# Matrix Factorization

We will experiment with the recent MovieLens 25M Dataset and build a recommender system using two approaches:
* Factorizing the user-item matrix using Spark ALS implementation
* Factorizing the item-item PMI maatrix using randomized SVD

In both settings we will index the item embeddings and inspect their quality using KNN queries.

# Part 1

### Download the dataset

In [0]:
!wget http://files.grouplens.org/datasets/movielens/ml-25m.zip
!unzip ml-25m
dbutils.fs.ls("file:/databricks/driver/ml-25m/")
dbutils.fs.mv("file:/databricks/driver/ml-25m/", "dbfs:/ml-25m/", recurse=True)

In [0]:
dbutils.fs.ls("dbfs:/ml-25m/")

### Loading the ratings dataset

In [0]:
df=spark.read.csv('dbfs:/ml-25m/movies.csv', header=True, inferSchema=True).cache()
df = spark.read.csv('dbfs:/ml-25m/ratings.csv', header=True, inferSchema=True)





In [0]:
df.head(5)

### Split the dataset
We want to randomly split the dataset into train and test parts

In [0]:
train, test = df.cache().randomSplit([0.8, 0.2], seed=12345)

### Build ALS model
Using the Spark ALS implementation described here https://spark.apache.org/docs/2.2.0/ml-collaborative-filtering.html
Build a model using the ml-25m dataset.

How long does the training take, change the rank (i.e. the dimension of the vectors) from 10 to 20. How does that affect training speed ?

In [0]:
from pyspark.ml.recommendation import ALS
from pyspark.sql import Row

lines=df.rdd

In [0]:
als = ALS(maxIter=5, regParam=0.01, userCol="userId", itemCol="movieId", ratingCol="rating",
          coldStartStrategy="drop")
model = als.fit(train)

#

### Evaluation
Using the code described in the Spark documentation, evaluate how good your model is doing on the test set.
The goal is to predict the held out ratings.
A good metric could be RMSE or MAE.

In [0]:
#Evaluate the model by computing the RMSE on the test data
from pyspark.ml.evaluation import RegressionEvaluator

predictions = model.transform(test)
evaluator = RegressionEvaluator(metricName="rmse", labelCol="rating",
                                predictionCol="prediction")
rmse = evaluator.evaluate(predictions)
print("Root-mean-square error = " + str(rmse))

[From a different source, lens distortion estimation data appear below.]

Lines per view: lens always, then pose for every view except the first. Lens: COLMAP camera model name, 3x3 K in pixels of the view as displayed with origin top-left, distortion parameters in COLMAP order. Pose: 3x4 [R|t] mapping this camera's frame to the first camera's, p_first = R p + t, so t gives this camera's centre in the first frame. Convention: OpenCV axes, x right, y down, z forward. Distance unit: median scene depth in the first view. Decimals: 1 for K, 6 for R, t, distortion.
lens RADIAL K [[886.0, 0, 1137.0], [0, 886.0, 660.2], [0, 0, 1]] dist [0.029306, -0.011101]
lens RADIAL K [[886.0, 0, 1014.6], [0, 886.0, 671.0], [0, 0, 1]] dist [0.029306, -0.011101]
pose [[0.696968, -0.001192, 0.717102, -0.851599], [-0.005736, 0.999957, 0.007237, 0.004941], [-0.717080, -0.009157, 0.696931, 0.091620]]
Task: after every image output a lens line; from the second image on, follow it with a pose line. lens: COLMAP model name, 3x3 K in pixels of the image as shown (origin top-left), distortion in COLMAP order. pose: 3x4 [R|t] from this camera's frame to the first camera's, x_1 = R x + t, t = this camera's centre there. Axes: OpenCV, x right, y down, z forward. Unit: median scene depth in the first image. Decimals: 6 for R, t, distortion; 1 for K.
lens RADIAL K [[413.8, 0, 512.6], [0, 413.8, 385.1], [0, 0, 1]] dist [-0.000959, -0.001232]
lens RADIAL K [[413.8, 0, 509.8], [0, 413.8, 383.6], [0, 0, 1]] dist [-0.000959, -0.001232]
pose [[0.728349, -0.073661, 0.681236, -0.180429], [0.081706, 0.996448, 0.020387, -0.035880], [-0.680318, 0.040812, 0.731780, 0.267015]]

# Generate top 10 movie recommendations for each user
userRecs = model.recommendForAllUsers(10)
# Generate top 10 user recommendations for each movie
movieRecs = model.recommendForAllItems(10)

### Inspecting the results

Retrieve the movie vectors from the learned model object (the property is called itemFactors).
and `collect` all these vectors in a list.

In [0]:
list_items_factors=model.itemFactors.collect()


In [0]:
print(list_items_factors[0])

### Using Nearest neighbours

Pick a few movies, and for each of them, find-out the top 5 nearest neighbours. This is very similar to an optional question of the PLSA project...

In [0]:
movie_vectors_df=model.itemFactors.join(df.withColumnRenamed)
#on va faire la kn n avec une queury qui serit un vecteur

Make sur your KNN algorithm is fast enough. Try to understand why some results are not so good.